Reason 1 is hardly a sine qua non.  It is necessary that the line
of reasoning be debuggable, of course, but that can be done with
checkpoints, execution traces, and other debugging tools.  Forcing
the system to "explain" its own reasoning adds to the complexity of
the system without directly improving performance.  An explanation
capability may reduce the time, effort, and expertise required to
build and maintain or modify the system -- particularly if domain
experts instead of programmers are doing the work -- but the real
issue is what knowledge is encoded and how it is used.  We have been
guilty of defining the field by the things that happened to be easy
to implement in a few early programs, just as we sometimes define AI
as that which is easy to do in LISP.

Reason 2, convincing the user, is a worthy goal and perhaps necessary
in consulting applications, but contains some traps.  The real test of
a system is its performance.  If adequate (or exceptional) performance
can be documented, many customers will have no interest about what
goes on in the black box.  If performance is documentably poor, adding
an explanatory mechanism is just a marketing gimick: an expert con.
The explanations are really only needed if some of the decisions are
faulty and it is possible to recognize which ones from the explanation.

Further, there are different types of explanation that should be
considered.  The traditional form is basically a trace of how a
particular diagnosis was reached.  This is only appropriate when
the reasoning is sequential and depends strongly on a few key facts,
the kind of reasoning that humans are able to follow and "desk check".
Reasoning that is strongly parallel, non-deterministic, or depends
on subtle data distinctions (without linguistic names) are not amenable
to such explanations.  This sort of problem often arises in pattern
recognition.  In image segmentation, for instance, it is typically
unreasonable (for anyone but a programmer) to ask the system "By what
sequence of operations did you extract this region?".  It is reasonable,
however, to ask how the target region differs from each of its neighbors,
and how it might now be extracted easily given that one knows its
distinguishing characteristics.  In other words, the system should
answer questions in light of its current knowledge instead of trying
to backtrack to its knowledge at the time it was making decisions.
The system's job is to extract structure from chaos, and explanations
in terms of half-analyzed chaos are not helpful.

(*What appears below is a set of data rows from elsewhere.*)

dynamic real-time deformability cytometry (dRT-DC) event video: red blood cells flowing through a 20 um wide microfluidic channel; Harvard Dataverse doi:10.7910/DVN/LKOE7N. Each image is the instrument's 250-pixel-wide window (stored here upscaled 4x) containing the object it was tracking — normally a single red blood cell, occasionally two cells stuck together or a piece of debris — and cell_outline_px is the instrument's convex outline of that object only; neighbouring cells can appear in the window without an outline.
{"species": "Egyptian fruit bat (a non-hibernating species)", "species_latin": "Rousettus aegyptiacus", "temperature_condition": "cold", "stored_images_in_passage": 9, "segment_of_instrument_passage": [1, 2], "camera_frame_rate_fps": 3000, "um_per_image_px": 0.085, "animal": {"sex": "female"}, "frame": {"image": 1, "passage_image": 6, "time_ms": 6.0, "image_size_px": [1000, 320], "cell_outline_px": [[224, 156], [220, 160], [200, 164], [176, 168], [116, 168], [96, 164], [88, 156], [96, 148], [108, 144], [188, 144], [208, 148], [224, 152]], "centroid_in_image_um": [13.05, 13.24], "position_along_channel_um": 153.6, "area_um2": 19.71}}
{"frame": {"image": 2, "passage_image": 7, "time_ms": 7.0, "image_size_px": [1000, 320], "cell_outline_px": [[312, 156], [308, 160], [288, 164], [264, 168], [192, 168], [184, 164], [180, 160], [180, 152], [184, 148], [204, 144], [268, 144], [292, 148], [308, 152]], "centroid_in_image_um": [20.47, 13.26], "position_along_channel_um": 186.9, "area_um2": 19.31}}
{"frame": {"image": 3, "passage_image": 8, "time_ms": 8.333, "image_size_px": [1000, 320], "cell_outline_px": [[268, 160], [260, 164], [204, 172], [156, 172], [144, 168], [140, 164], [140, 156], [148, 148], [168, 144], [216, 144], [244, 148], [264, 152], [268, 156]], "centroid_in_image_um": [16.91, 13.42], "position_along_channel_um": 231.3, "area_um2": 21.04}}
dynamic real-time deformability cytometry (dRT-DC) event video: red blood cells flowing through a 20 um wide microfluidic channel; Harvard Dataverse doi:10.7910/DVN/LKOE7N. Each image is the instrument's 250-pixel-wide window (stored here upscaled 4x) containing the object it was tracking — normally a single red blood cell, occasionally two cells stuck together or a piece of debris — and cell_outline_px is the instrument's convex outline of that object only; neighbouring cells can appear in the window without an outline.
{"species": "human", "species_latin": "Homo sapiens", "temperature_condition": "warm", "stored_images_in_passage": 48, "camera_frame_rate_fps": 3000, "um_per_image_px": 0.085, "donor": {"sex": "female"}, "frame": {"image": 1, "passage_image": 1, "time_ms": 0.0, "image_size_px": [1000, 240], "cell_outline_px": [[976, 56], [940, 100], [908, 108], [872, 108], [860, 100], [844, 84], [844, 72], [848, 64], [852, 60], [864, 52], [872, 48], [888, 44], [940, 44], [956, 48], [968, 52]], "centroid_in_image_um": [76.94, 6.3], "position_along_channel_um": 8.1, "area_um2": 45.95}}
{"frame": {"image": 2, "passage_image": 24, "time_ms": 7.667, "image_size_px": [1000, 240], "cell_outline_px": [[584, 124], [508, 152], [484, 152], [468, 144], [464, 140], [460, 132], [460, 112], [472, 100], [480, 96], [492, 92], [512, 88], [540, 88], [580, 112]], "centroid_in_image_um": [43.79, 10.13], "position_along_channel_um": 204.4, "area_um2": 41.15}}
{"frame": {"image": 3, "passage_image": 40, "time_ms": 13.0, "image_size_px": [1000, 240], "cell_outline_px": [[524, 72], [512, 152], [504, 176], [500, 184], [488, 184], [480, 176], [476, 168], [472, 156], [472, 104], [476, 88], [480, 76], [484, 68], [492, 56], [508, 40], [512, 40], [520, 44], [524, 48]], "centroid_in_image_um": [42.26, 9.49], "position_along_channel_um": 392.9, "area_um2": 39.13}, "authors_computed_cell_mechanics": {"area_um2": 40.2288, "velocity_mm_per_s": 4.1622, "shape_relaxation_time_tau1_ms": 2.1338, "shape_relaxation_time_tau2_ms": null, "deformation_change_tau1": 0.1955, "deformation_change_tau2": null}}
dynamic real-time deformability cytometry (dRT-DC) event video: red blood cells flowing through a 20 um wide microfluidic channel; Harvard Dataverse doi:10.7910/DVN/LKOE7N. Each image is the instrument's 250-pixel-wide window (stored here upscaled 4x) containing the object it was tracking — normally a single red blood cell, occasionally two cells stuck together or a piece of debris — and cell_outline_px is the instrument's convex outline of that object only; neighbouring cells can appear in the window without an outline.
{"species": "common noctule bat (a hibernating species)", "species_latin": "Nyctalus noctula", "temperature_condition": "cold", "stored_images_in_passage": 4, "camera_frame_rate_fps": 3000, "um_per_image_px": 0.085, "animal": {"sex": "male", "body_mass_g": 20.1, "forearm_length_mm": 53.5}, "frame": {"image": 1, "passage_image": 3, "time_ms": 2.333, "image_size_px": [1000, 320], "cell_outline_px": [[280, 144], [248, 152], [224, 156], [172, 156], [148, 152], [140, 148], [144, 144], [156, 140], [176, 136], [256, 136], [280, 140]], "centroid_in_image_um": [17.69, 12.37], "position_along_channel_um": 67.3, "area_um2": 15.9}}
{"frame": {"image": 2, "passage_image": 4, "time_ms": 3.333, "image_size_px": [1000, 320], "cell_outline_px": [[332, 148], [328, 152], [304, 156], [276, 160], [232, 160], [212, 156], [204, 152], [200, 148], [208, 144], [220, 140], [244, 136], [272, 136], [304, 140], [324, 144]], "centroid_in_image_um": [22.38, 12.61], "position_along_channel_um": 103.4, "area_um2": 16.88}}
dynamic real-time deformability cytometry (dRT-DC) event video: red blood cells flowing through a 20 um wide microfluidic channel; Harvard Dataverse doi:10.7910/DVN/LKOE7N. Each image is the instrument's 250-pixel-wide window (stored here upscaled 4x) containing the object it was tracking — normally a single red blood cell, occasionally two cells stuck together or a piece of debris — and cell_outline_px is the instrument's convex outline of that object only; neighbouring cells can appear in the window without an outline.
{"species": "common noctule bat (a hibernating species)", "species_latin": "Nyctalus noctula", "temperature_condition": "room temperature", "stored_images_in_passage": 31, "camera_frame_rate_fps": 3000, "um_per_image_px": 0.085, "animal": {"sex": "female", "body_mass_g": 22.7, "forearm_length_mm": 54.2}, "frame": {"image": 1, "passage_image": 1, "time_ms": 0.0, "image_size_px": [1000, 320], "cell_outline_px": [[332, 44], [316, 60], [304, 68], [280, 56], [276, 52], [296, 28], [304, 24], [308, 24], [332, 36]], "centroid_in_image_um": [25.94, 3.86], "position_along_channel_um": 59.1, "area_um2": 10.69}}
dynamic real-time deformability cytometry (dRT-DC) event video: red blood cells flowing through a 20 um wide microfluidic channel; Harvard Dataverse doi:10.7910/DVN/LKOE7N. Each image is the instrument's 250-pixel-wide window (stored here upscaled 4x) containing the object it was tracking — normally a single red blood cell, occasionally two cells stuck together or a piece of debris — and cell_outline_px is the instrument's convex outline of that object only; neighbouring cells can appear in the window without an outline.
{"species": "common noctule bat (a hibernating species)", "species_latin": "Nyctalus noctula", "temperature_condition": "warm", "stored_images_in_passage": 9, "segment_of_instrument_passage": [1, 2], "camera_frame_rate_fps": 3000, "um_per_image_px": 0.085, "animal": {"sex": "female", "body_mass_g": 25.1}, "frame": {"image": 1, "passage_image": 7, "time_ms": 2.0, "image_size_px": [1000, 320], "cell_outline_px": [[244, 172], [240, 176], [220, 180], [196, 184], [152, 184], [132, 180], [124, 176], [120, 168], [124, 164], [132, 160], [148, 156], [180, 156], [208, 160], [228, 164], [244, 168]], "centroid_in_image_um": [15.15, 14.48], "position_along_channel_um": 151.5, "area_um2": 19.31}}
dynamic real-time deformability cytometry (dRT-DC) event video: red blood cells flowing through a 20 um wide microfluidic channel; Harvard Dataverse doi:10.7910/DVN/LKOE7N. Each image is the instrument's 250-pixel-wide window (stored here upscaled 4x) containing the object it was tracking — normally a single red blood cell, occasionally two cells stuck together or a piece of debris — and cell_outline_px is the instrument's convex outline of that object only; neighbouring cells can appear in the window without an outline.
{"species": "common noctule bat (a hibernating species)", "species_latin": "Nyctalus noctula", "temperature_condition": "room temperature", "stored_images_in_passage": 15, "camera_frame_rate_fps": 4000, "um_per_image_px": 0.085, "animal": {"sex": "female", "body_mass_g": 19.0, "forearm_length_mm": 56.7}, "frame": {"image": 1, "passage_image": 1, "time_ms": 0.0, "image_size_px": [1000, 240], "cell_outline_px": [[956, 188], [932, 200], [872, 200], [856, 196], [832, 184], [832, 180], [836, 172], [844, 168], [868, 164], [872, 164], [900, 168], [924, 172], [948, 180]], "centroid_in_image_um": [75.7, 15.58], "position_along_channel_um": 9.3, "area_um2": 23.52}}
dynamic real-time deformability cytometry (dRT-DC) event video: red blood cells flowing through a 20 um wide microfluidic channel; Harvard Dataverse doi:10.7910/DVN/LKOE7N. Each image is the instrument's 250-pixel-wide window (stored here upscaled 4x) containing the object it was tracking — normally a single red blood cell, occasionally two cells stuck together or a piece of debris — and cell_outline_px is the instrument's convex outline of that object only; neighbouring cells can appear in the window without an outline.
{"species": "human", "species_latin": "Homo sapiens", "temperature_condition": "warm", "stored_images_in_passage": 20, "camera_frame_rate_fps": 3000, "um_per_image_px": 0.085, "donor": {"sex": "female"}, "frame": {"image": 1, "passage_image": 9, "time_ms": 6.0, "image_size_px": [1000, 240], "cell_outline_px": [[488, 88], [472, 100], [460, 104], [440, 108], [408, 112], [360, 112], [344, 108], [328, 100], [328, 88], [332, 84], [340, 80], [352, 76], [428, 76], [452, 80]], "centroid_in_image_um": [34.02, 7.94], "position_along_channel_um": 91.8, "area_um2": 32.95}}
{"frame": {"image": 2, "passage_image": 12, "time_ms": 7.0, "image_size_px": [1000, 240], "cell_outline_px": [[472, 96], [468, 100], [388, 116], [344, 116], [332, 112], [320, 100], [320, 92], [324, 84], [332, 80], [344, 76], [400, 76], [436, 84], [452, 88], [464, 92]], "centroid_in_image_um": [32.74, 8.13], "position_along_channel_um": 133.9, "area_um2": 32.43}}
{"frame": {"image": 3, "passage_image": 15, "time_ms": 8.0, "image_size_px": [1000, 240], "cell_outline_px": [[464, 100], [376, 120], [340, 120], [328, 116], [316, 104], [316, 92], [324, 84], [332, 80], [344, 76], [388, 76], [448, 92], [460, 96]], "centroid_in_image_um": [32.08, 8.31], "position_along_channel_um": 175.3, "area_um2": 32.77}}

Reason 3, adherence to a particular knowledge engineering methodology
is really the sticking point.  Some would claim that rule-based
reasoning and its attendant explanatory capability is fundamentally
different from other paradigms and perhaps even fundamental to human
reasoning; it therefore deserves a special name ("expert system").
Others would claim that rule-based systems are only one model of
expert reasoning and that the name should apply to any attempt at
a psychologically based or knowledge-based program.  A third group,
mostly those selling software, claim performance alone as the criterion.

I believe that explanatory capability, as currently feasible, is a
correlate of the rule-based approach and is not central in theory; it
may, however, be the key ingredient to making a particular application
feasible or marketable.  I don't believe that every optimal algorithm
is AI, so I reject the pure performance criterion for expert systems.
As to whether expert systems include only rule-based systems or all
knowledge-based system, I can't say -- that is a matter of convention
and has to be settled by those in the expert system field.